**Exercise goal**: With the pictures excluded, reproduce all of the data exactly.

[Collected data entries]

------------------------------------------------------------------------

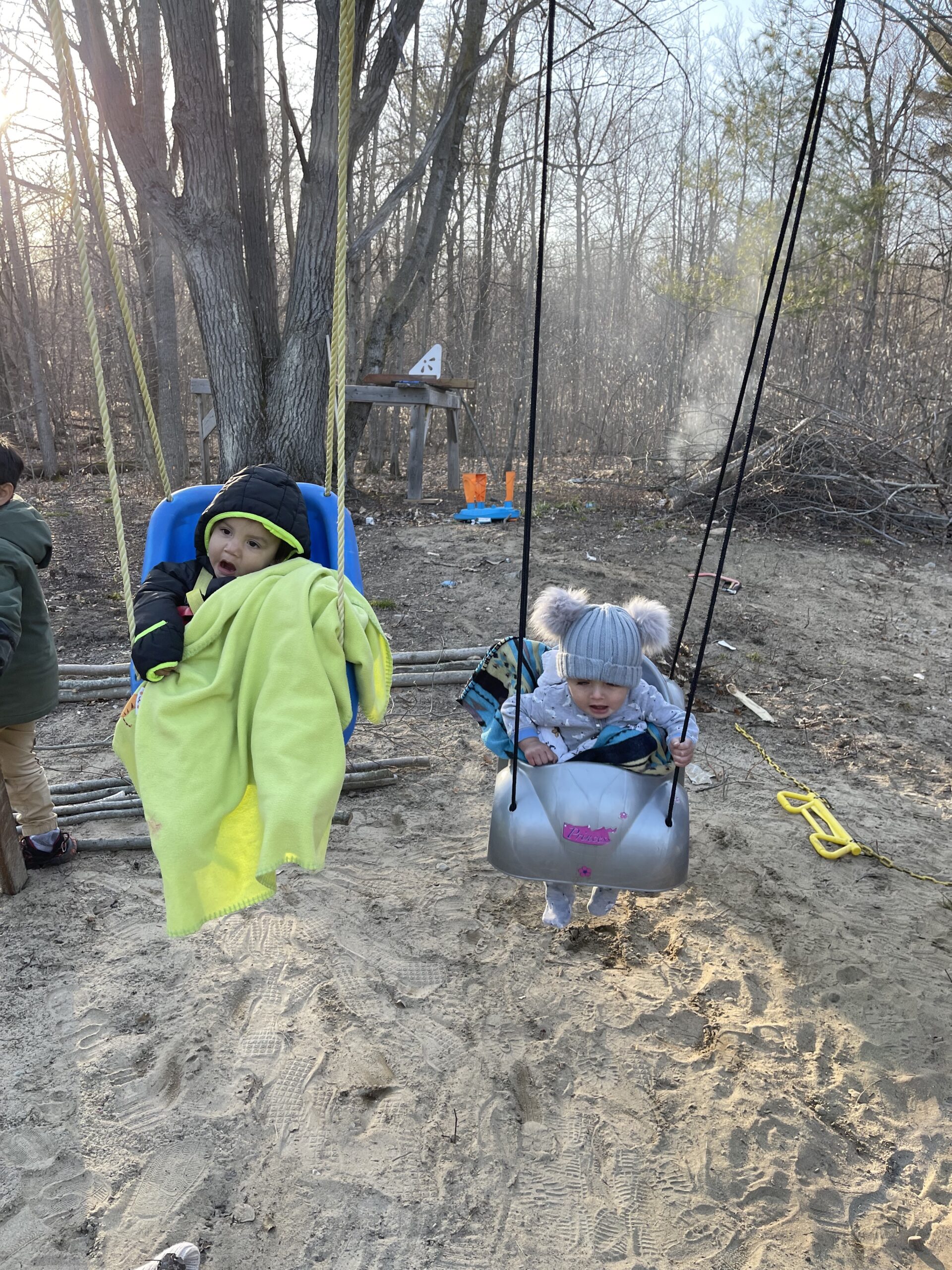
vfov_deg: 67.3
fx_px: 953
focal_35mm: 26
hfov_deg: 53.1
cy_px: 635
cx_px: 476
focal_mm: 5.1
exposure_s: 1/357
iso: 32
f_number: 1.6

------------------------------------------------------------------------

**Result for this task**:
vfov_deg: 67.3
fx_px: 953
focal_35mm: 26
hfov_deg: 53.1
cy_px: 635
cx_px: 476
focal_mm: 5.1
exposure_s: 1/357
iso: 32
f_number: 1.6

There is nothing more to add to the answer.